Modern Living: Today, It's Politics
At a table in the downstairs lounge, George Gershwin toiled for 16 hours a day over An American in Paris. Promptly at 10 a.m. every Sunday, Hemingway rumbled in to sip his customary tank of whisky sours. The Dolly Sisters made it a port of call, and so did Bill Tilden, Knute Rockne, Jimmy Walker, Lou Gehrig, Vincent Sheean, Jack Dempsey, Scott and Zelda Fitzgerald. To casual travelers, and more importantly to American expatriates in the '20s and early '30s, Harry's New York Bar in Paris was a singular institutiona home away from home, a living shrine to U.S. booze, and the only place in Paris where a homesick American could buy a genuine hot dog.
On Thanksgiving Day last week, Harry's celebrated the 50th anniversary of its opening, and the sentiment flowed as freely as the booze. It seemed that oldtimers had come from all over the world to 5 Rue Daunou ("Just tell the taxi driver 'Sank Roo Doe Noo' ") to pay homage to the good old days.
Mad Moment. Harry himself, who was no American but a Scotsman named Harry MacElhone is no longer there; he died three years ago. Apart from that, and the TV set that was bought in "a moment of madness" and has never been turned on, Harry's is pretty much the same. In charge now is Harry's son Andrew, 38, who presides over the ancient photographs ("Best luck from Ernest Hemingway") and the swinging doors imported from a Third Avenue saloon.
Though the bar is located in an old, dark building on a narrow side street off the Place Vendome, Americans still seek it out as if Harry's were another tourist spot like the Louvre, and on U.S. election nights the proprietor installs a Teletype machine so that people can watch the results.
Very French. Big names still show up, too: Thornton Wilder, Gene Kelly, William Shirer, James Jones. Playwright Brendan Behan even turns up sober. But, a good part of the present clientele is French. Jean-Paul Sartre and his constant companion, Simone de Beauvoir, make Harry's their regular hangout. Françoise Sagan uses Harry's for her tristes, and so do a growing number of young French playwrights, film directors and actors.
Andy MacElhone admits that the tone of the place has changed: "The present generation is quieter. Americans in Paris are no longer homesick, and young people today are much more serious, even solemn.

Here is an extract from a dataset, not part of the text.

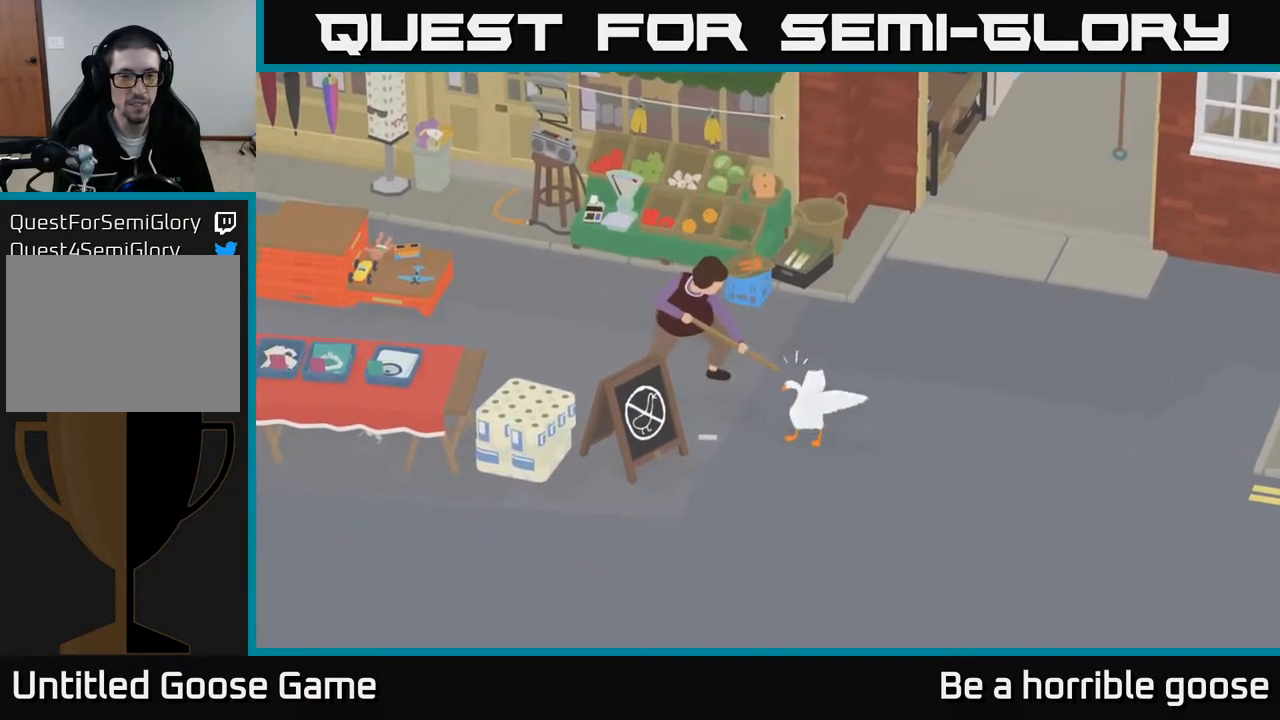
{"buttons": ["L2"], "left_stick": "left", "right_stick": "center", "events": [[133, "L2", "down"], [467, "left_stick", "left"]]}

Perhaps it's the world situation. Today most of the American customers want to talk politics. Twenty years ago, it was the last thing they mentioned."
As if to prove his own point, Andy's anniversary speech, at a midnight cake-cutting upstairs, was delivered in Frenchfor nearly all of the 500 celebrators who gathered round him were Frenchmen. Downstairs, in the room where Gershwin wrote, 30-odd Americans sat around drinking and talking politics.